* _TASK BRIEF_
In the records that follow, locate every line with "students" and extract it.

* _RECORDS TO USE_
# # # #
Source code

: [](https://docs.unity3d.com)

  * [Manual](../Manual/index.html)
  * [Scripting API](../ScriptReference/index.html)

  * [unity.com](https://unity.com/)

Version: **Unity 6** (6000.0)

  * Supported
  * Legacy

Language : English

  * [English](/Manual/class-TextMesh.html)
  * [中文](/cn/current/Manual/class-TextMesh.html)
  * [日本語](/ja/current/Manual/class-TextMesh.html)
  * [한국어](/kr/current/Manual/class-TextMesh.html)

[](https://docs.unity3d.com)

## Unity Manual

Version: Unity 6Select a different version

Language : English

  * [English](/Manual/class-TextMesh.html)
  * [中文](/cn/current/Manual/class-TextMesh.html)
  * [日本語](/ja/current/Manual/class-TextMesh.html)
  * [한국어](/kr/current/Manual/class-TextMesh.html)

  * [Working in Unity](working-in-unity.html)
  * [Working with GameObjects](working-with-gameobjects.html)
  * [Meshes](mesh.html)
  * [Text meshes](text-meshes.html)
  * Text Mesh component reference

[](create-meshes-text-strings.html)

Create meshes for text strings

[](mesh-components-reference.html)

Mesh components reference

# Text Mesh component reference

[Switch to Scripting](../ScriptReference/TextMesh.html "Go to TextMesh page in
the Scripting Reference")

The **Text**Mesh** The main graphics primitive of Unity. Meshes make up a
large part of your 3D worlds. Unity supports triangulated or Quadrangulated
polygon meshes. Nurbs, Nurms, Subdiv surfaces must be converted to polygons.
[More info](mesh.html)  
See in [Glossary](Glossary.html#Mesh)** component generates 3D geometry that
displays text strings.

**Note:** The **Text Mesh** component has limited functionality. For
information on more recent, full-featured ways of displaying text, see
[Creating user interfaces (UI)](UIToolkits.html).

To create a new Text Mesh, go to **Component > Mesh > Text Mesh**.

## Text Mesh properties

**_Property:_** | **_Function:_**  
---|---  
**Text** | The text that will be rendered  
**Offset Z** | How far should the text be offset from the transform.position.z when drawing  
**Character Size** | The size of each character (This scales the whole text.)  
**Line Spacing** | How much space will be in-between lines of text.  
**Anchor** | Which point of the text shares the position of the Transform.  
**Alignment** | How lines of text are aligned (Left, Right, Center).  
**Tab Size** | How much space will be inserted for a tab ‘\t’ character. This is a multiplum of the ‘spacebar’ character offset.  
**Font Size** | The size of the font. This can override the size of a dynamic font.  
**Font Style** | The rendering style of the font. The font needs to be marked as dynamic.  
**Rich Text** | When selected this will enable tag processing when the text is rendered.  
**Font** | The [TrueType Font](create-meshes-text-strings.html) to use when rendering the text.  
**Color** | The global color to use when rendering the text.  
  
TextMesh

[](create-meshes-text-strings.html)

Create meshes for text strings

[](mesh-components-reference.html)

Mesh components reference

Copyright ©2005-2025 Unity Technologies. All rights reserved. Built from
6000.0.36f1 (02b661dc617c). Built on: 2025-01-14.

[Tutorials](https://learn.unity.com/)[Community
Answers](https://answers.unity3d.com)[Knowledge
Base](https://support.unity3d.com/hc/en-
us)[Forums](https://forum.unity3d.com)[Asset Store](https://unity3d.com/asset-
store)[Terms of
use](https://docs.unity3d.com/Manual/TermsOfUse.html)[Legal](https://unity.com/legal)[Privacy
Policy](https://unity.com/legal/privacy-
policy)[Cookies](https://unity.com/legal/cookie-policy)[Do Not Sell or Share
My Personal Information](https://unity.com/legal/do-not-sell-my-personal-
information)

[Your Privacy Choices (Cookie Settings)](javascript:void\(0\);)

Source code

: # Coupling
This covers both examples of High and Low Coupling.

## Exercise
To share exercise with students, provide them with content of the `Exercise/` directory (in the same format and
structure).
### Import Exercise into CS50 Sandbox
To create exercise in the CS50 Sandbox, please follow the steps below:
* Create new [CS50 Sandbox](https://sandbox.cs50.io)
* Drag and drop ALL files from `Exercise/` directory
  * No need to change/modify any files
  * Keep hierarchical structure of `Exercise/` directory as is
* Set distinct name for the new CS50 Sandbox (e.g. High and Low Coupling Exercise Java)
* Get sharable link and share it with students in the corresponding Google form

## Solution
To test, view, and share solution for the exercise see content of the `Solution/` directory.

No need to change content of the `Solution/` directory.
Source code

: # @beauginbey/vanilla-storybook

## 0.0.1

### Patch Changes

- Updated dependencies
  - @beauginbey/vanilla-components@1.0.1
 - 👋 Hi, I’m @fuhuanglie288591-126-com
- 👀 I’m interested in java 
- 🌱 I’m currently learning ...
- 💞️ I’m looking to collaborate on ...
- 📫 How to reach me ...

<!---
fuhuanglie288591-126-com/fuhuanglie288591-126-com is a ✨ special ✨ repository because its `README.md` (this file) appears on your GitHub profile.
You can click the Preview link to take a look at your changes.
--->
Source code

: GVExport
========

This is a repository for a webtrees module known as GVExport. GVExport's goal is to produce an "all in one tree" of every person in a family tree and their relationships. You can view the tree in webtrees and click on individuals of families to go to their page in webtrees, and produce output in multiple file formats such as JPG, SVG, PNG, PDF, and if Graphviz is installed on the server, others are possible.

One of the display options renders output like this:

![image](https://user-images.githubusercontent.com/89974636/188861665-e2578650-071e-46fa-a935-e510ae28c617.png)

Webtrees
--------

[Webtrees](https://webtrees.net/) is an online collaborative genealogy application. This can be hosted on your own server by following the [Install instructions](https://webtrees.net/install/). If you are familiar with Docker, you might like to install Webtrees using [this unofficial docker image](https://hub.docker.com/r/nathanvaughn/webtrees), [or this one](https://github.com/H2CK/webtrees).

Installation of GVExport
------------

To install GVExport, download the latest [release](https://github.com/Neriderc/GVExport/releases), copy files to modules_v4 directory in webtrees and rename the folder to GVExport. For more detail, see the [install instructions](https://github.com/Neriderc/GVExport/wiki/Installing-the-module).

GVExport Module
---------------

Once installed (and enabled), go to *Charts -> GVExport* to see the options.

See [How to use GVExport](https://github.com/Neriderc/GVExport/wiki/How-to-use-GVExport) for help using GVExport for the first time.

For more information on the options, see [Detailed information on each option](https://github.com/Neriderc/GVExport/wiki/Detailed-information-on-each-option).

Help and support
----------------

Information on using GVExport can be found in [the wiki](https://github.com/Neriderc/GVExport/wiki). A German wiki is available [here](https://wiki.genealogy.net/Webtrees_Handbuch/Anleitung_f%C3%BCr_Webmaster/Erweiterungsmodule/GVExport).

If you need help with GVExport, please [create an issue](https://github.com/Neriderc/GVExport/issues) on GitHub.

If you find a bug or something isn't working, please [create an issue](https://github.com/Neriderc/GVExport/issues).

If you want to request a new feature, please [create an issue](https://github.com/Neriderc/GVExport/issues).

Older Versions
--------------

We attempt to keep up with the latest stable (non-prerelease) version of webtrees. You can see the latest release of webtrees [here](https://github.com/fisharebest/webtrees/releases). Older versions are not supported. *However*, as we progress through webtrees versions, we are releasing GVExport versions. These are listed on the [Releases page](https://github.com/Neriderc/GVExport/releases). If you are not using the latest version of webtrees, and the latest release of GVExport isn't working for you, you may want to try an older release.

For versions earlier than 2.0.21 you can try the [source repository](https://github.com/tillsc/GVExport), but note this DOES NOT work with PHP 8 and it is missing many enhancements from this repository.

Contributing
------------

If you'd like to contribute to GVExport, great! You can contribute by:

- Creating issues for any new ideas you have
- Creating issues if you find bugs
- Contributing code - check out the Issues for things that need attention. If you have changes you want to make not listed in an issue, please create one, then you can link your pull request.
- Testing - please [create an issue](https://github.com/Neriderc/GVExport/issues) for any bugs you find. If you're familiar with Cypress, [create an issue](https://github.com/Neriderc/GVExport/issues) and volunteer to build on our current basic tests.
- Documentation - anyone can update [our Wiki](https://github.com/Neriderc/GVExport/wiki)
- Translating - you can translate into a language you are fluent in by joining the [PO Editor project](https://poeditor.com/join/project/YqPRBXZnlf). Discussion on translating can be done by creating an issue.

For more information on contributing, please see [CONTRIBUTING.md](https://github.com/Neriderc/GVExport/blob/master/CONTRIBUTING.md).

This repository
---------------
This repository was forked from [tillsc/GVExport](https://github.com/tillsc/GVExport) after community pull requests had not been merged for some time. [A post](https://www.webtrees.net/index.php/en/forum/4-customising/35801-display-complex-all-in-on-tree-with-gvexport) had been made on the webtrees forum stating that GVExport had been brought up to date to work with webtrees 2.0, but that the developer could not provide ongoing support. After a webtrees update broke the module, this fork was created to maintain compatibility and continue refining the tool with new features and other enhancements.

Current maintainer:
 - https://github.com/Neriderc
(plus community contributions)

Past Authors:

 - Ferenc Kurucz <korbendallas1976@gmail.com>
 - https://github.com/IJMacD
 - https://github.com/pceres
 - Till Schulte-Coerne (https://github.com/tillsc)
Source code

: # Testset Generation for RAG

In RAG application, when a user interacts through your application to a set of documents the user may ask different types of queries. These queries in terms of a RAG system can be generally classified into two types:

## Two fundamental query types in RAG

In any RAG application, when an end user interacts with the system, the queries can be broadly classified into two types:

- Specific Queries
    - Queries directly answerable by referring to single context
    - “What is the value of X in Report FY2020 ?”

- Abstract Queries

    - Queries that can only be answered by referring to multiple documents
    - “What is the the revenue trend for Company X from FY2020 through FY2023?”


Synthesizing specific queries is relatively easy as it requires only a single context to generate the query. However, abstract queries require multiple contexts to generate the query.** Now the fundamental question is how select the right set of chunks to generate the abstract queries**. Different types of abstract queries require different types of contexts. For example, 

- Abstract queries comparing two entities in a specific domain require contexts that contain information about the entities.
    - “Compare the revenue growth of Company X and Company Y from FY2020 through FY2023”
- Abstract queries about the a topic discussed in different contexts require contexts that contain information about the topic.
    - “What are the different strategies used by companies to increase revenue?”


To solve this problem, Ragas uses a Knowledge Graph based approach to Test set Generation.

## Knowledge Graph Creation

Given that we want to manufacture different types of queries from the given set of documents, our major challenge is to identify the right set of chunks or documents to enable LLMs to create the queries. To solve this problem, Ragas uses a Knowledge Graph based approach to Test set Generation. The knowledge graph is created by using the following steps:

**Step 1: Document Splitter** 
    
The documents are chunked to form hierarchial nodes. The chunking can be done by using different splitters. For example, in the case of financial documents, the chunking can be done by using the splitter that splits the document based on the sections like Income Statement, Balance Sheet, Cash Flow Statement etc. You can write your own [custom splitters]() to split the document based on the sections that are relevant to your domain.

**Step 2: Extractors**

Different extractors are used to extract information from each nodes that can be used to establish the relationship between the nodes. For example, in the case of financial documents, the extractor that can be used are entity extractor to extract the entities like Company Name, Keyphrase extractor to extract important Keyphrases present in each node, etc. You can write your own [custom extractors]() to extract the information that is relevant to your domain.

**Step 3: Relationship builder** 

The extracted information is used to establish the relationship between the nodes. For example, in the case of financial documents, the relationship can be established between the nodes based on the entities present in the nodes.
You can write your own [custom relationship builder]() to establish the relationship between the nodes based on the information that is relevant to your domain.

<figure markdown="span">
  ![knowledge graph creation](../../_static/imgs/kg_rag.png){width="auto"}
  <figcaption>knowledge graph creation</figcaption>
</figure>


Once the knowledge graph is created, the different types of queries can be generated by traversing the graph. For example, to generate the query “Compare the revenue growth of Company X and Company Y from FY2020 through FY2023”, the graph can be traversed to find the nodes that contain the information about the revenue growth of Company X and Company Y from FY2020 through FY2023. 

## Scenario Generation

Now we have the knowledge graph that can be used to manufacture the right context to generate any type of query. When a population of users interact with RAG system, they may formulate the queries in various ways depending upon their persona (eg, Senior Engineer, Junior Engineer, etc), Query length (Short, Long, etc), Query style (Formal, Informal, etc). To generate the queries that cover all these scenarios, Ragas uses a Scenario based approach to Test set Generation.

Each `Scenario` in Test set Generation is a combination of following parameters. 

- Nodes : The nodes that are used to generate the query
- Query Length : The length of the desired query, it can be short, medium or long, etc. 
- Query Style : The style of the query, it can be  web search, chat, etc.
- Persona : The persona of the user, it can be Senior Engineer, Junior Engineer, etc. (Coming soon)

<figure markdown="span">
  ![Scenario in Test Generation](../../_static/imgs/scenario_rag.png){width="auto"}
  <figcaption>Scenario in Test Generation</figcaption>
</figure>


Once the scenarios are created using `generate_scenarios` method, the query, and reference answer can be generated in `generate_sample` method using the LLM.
# # # #
* _EXPECTED ANSWER_
To share exercise with students, provide them with content of the `Exercise/` directory (in the same format and
* Get sharable link and share it with students in the corresponding Google form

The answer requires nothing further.